_Required task_
Reproduce the lines from the line with "locality: Finca Las Abras" up to and including the line with "state / province: Paraguari", changing "name author" to "authority" and keeping all else as is. Return only those lines.

___ Recorded information ___

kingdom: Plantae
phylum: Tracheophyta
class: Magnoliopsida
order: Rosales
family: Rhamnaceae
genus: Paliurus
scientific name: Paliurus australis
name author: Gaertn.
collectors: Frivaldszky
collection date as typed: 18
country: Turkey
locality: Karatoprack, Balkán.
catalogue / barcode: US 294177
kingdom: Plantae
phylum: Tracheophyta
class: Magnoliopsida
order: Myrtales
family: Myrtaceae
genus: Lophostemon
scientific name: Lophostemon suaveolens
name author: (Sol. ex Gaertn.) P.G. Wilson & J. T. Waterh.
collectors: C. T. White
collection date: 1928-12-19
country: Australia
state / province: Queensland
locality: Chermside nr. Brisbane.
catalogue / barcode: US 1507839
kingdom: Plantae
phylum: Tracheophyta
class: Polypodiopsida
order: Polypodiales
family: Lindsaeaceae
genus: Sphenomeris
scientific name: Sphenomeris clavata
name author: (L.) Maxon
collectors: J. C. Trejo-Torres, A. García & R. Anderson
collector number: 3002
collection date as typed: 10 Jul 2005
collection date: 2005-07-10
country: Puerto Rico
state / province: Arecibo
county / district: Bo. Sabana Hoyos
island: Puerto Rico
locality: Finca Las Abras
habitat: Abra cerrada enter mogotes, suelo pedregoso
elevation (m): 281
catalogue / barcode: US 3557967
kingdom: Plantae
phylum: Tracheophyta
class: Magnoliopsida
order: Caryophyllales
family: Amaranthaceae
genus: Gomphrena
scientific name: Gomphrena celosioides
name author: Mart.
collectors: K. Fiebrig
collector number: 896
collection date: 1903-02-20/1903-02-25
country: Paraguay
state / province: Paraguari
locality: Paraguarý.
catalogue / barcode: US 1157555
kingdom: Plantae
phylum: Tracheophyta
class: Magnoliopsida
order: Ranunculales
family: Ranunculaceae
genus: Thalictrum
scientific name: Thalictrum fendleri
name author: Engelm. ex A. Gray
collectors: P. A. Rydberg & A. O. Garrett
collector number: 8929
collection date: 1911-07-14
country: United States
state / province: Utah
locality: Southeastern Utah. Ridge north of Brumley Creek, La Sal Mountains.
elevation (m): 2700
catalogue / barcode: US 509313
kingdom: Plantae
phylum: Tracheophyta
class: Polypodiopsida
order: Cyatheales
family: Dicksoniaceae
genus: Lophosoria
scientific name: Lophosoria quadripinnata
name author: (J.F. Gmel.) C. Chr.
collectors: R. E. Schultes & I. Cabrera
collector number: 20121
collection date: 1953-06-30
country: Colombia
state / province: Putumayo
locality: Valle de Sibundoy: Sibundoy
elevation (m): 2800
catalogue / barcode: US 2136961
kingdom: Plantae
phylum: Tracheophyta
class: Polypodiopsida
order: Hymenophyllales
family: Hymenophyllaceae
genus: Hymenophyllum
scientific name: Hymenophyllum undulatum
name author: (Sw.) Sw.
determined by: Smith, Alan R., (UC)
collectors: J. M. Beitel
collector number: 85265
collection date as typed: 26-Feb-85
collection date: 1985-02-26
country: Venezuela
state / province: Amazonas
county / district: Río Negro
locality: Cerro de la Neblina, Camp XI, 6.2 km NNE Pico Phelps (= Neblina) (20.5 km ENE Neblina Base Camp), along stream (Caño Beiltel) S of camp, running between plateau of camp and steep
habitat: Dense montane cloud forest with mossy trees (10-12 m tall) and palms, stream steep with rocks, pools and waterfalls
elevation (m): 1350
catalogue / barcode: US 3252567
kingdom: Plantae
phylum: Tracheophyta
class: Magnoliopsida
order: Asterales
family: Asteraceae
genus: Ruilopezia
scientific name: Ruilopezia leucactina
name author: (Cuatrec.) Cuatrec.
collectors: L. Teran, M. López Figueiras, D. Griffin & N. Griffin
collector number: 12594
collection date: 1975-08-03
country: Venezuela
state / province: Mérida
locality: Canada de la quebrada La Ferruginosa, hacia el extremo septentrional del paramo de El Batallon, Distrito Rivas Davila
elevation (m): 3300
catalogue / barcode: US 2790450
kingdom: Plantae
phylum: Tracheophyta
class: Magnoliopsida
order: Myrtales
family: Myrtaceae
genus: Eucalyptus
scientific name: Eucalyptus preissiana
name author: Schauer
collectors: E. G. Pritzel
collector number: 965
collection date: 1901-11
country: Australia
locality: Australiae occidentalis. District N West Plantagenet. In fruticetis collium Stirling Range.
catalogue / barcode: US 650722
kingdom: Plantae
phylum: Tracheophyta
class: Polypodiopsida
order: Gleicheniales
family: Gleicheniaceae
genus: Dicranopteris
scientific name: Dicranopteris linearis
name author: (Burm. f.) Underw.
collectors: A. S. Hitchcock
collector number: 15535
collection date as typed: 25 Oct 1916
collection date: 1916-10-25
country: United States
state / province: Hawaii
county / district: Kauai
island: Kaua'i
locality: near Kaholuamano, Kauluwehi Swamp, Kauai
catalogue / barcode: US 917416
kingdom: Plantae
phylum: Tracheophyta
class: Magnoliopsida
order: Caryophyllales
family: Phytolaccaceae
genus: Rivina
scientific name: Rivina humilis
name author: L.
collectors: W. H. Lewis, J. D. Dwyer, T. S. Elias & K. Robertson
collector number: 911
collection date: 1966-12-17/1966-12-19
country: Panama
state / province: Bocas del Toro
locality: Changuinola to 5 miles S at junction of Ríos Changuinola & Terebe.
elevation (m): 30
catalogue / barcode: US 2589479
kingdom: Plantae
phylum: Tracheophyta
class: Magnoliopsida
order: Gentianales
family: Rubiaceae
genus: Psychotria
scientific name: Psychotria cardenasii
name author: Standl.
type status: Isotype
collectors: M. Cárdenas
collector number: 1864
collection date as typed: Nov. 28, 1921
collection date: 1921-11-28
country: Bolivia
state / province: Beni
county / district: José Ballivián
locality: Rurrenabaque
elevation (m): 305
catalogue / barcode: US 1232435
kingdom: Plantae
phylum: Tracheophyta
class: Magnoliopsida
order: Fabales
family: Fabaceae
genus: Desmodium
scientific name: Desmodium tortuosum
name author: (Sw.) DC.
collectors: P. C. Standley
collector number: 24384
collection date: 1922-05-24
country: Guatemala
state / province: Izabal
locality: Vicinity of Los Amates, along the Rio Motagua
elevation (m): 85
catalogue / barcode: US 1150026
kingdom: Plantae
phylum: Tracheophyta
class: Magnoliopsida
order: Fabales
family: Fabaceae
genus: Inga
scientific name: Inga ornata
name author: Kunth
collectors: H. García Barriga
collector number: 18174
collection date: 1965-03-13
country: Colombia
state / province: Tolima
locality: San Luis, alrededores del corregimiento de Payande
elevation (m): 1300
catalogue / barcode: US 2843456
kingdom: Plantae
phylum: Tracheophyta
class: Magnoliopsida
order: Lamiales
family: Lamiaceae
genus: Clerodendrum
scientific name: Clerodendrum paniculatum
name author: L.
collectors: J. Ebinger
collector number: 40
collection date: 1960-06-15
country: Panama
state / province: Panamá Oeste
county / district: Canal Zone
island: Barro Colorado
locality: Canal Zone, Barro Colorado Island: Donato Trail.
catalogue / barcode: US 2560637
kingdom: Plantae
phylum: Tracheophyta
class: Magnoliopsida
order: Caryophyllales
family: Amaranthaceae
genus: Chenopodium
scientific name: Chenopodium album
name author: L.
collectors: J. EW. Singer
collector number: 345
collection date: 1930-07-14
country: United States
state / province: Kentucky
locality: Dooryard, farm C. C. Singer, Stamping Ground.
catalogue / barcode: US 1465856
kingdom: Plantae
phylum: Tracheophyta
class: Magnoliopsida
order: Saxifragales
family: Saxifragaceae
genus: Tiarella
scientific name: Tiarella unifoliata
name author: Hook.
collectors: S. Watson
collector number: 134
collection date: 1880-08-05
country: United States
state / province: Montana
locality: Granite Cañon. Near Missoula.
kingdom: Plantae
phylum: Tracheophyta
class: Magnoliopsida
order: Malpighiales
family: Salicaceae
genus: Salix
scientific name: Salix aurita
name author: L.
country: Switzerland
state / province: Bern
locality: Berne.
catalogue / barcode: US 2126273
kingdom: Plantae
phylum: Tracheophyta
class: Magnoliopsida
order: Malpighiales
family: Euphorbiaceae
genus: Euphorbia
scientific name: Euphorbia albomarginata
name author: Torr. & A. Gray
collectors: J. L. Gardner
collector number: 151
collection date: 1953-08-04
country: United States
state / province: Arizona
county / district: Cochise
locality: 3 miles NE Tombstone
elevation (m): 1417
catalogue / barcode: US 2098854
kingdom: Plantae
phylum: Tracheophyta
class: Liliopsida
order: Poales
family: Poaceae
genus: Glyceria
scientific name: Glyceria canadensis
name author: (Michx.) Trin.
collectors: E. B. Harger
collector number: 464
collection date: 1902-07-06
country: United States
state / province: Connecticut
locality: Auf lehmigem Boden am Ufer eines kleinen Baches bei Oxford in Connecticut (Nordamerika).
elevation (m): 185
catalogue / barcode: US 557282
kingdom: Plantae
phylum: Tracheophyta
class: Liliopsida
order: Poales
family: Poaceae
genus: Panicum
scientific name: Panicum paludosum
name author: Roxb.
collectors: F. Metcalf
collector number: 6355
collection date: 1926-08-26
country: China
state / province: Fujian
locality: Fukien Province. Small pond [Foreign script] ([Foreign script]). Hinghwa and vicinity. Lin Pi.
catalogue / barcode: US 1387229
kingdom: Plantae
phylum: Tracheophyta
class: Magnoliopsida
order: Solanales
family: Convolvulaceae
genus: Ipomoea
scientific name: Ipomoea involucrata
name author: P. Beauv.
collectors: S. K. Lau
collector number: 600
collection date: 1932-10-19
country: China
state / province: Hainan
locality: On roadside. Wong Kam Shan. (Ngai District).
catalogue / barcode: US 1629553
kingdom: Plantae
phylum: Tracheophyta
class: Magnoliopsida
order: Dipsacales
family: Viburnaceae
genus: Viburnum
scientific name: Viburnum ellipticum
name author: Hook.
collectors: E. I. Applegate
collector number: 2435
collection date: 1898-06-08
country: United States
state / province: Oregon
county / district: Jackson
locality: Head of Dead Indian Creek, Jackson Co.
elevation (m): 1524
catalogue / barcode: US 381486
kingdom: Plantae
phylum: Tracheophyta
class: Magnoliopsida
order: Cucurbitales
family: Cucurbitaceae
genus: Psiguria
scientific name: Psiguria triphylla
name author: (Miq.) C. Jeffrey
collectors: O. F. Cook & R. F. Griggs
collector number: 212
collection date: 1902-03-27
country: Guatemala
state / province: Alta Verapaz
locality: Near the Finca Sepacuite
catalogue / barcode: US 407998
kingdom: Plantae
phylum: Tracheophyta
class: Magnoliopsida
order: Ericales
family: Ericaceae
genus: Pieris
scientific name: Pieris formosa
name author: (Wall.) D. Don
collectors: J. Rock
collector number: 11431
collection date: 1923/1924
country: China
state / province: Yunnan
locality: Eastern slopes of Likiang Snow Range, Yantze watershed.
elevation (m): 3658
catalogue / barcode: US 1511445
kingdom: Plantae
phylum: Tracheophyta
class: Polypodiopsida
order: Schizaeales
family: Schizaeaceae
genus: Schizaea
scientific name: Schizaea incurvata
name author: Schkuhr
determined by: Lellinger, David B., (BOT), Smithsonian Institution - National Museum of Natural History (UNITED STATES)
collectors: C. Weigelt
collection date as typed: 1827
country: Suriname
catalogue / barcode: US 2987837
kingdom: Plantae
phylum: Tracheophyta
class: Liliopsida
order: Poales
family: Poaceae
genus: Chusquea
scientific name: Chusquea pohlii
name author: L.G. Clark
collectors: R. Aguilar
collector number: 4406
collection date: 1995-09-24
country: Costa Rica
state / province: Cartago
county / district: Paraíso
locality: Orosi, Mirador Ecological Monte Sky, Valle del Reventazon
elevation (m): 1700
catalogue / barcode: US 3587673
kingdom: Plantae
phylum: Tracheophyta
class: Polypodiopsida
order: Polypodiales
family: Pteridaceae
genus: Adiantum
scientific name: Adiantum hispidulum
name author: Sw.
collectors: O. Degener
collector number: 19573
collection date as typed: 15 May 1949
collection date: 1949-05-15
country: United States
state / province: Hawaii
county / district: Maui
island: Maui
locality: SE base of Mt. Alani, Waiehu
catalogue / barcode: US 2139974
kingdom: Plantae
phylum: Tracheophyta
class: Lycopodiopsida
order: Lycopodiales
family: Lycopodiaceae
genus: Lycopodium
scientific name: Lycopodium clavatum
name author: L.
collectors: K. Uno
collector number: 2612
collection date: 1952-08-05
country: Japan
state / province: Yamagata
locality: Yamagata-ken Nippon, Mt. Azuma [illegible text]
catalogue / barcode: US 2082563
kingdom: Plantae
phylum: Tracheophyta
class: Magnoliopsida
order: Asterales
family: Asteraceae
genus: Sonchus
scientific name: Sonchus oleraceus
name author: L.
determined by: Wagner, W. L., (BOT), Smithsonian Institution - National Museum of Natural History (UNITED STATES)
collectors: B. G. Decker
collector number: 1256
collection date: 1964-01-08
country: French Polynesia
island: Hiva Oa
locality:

___

_Result of this exercise_
locality: Finca Las Abras
habitat: Abra cerrada enter mogotes, suelo pedregoso
elevation (m): 281
catalogue / barcode: US 3557967
kingdom: Plantae
phylum: Tracheophyta
class: Magnoliopsida
order: Caryophyllales
family: Amaranthaceae
genus: Gomphrena
scientific name: Gomphrena celosioides
authority: Mart.
collectors: K. Fiebrig
collector number: 896
collection date: 1903-02-20/1903-02-25
country: Paraguay
state / province: Paraguari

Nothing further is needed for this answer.